This title officially outs me as someone who occasionally picks up paranormal/urban fantasy/romance, but you know what? I like to read for fun. In particular, it was something I clung to in high school, as the bad, lazy student I was, and still read to this day—though I’ve grown a bit from a wee tot and find myself much pickier than I was previously. The stories that thrilled me when I was fifteen don’t so much hold true a decade later. And at the center of my love for paranormal fantasy/romance was—note the past tense—Laurell K. Hamilton.

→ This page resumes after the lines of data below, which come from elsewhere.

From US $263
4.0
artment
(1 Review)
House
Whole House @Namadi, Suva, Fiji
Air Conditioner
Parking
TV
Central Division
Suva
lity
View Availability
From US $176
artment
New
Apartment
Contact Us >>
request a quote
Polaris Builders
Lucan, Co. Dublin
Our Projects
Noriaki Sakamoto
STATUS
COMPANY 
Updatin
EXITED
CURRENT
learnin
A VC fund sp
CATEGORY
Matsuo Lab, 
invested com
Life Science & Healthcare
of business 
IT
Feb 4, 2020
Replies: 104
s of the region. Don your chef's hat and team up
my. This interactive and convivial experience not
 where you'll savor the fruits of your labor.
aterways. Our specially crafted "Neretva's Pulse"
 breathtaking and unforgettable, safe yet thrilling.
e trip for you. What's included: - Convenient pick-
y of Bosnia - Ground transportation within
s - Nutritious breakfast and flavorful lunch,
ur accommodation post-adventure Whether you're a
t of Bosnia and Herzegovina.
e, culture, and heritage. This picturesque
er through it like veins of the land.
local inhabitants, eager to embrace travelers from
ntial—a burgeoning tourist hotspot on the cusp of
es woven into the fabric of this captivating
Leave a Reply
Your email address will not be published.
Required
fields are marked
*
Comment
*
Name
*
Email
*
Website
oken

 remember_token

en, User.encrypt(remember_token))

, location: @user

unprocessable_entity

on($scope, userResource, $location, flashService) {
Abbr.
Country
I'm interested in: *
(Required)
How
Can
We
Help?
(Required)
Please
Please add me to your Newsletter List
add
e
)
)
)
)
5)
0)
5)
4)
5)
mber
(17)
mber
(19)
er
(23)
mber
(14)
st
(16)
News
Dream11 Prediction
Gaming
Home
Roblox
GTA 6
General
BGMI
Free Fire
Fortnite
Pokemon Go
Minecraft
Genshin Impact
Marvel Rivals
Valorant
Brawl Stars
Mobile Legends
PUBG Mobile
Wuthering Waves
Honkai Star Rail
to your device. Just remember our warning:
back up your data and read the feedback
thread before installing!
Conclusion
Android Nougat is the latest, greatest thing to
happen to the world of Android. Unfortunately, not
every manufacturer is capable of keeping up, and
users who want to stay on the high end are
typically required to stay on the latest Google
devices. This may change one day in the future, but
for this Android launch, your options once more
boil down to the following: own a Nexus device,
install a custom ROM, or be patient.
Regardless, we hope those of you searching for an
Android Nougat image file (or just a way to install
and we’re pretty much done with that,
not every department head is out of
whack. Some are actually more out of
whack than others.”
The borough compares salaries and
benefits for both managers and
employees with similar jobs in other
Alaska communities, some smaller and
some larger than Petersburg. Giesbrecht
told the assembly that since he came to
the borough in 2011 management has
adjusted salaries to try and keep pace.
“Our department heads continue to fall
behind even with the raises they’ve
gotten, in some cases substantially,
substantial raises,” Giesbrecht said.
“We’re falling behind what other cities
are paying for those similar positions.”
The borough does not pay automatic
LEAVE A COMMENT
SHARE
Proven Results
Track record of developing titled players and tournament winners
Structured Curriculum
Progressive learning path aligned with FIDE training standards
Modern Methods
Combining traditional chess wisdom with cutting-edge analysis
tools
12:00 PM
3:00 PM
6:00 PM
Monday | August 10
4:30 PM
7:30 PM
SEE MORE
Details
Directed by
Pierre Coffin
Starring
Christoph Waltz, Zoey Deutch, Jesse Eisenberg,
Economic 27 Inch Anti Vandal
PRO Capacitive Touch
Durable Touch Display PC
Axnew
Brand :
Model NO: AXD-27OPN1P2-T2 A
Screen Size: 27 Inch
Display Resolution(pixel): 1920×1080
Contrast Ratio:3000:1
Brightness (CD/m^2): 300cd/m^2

Through her, I learned a great many things, both good and bad, but mainly I learned that accepting criticism graciously and with humility is not something that everyone can learn, or even acknowledges.
The world-building in the first nine novels is genuinely fascinating from a writer’s standpoint, since there’s so much detail involved in making this “real,” and because of that I was able to overlook a lot of the inherent problems in the text itself: Misogyny on the part of the main (female) character, flat male characters only there for eye candy, incorrect and/or misused facts (that I easily Googled on my own), unimpressive prose, etc. It’s actually rather surprising what I’m able to overlook when I’m involved in the story itself.
It’s no secret in this community of fans that—as my mother might say—the cheese done slid off her cracker. Although I could go on and on about how she has said (publically, I might add) that “[she] can buy [her characters] Christmas presents, but there is no way to send them,” or that her Twitter feed is littered with observations that her writing is much more real than everyone else in her genre because she writes from agony and pain deep inside her—that’s not the point of this post. All of these things are weird, to be sure, and she often uses absolutes when talking about “real” writers (such as herself, of course), but Hamilton has proven that she is unable and unwilling to accept criticism. In a now-famous blog post, similar to Anne Rice’s more well-known flipout one year later, Hamilton lambasted fans who were saying that the quality of her books has gone down.
Instead of, I don’t know, responding like a rational adult, she essentially said that everyone who doesn’t like her books should try something easier, basically calling them (also, me) morons.
This was an excellent life lesson for me as what not to do, if in the distant future I have imagined for myself as someone way more rich and famous than J.K. Rowling, I ever come across a small faction of loud readers who feel my books aren’t what they used to be. Writing is so painfully subjective that one person can love something more than breathing and another will have fantasies of burning every page, one by one. Even with peers whom I respect and greatly admire, I have dissonance with books they love, and vice versa. Got it. It’s called being different human beings and not being forced to like all the same things.
And yet, there’s always another lesson to learn out there. As bad as Hamilton can get, it’s nothing compared to the meltdown of Candace Sams, author of floozy sci-fi romance Mr. Interstellar Feller. By “meltdown,” I mean the trainwreck of the millennium. Although all of her posts against the one-star review of her novel have been removed, some excellent human being thought to save them all for posterity. Neil Gaiman had the best advice ever on the subject: “…if any of you are ever tempted to respond to bad reviews or internet trolls etc, it’s a salutary reminder of why some things are better written in anger and deleted in the morning.”
As important as it is to learn what to do to be a good and successful writer, I think it’s just as important to learn what not to do. Accepting criticism, being (even marginally) gracious, is a huge part of a writer’s life; if you’re unable to do this without, say, fire-roasting everyone who has ever read your work, then you’re probably—just maybe—in the wrong profession.